Evaluating the spoilage potential of a thermostable protease from Bacillus cereus 12–1 in fluid milk

Abstract

Foodborne pathogen Bacillus cereus is widely distributed in dairy products and the processing environment. Beyond its threat to human health, the production of thermostable protease also poses a significant challenge to the dairy industry, particularly in pasteurised or ultra-high-temperature (UHT) processed milk products. Despite this, our understanding of dairy spoilage caused by B. cereus is very limited. This study aimed to evaluate the spoilage potential of a thermostable protease produced by B. cereus 12–1 in fluid milk. Specifically, crude protease characterisation, including optimum pH and temperature, the influence of Ca²⁺ on enzyme activity and heat stability of protease, was studied.
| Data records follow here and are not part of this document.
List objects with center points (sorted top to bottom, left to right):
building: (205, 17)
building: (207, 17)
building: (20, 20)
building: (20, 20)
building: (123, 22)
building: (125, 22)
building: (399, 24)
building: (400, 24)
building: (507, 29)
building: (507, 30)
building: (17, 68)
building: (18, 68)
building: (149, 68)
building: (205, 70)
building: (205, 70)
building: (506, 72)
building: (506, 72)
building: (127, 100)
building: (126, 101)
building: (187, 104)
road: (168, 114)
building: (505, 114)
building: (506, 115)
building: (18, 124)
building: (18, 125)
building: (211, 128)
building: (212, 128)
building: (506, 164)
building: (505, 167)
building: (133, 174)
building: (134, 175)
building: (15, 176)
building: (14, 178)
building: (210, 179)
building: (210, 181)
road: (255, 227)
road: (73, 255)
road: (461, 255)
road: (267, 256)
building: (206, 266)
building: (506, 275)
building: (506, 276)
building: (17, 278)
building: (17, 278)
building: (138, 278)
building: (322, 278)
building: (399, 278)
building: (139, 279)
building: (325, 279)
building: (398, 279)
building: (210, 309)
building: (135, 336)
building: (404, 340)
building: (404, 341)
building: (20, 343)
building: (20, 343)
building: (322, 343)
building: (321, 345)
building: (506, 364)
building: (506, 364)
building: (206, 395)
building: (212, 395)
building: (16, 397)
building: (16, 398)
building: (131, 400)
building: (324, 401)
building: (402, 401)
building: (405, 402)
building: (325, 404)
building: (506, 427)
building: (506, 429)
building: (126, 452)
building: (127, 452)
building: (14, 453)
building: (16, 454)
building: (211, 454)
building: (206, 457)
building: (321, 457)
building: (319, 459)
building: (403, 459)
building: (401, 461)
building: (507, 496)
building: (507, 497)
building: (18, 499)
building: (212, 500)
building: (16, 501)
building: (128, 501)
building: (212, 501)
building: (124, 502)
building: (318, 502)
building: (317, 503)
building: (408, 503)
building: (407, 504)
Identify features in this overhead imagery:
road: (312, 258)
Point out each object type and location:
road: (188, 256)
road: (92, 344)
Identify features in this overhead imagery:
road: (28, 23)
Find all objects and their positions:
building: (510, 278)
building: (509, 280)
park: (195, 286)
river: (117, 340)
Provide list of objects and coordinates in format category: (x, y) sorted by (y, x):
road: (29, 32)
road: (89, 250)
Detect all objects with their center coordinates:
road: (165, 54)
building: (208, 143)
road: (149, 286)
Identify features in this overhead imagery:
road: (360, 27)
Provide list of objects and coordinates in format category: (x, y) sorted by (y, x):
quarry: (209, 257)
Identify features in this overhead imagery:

Moreover, the effects of this protease on the quality of both whole and skim UHT milk were evaluated, including zeta potential and particle size of milk, hydrolysis of milk protein, release of free amino acids and change of milk microstructure. This crude protease has relatively good stability at wide-ranging pH values from 5.0 to 10.0 (79.67–166.67 U/mL) and temperatures from 20°C to 70°C (92.67–165 U/mL), and maintained stability of 46.04% and 38.31% after heat treatment by 65°C/30 min or 100°C/10 min. Spoilage patterns in skim and whole UHT milk differ significantly due to variations in fat content. The protease caused protein hydrolysis in whole milk (15.25%) and skim milk (17.09%), effectively hydrolysed κ-casein and β-casein, caused the release of free amino acids (Lys, Val, Tyr, Phe, Ile, Met and Leu) in UHT milk and significantly increased particle size (increase by 940 nm for skim milk and 1319 nm for whole milk), and reduced zeta potential (reduction by 4 mV for skim milk and 3.83 mV for whole milk) of UHT milk. Results indicate the spoilage potential of crude protease from B. cereus and highlight the need to prevent dairy spoilage caused by B. cereus.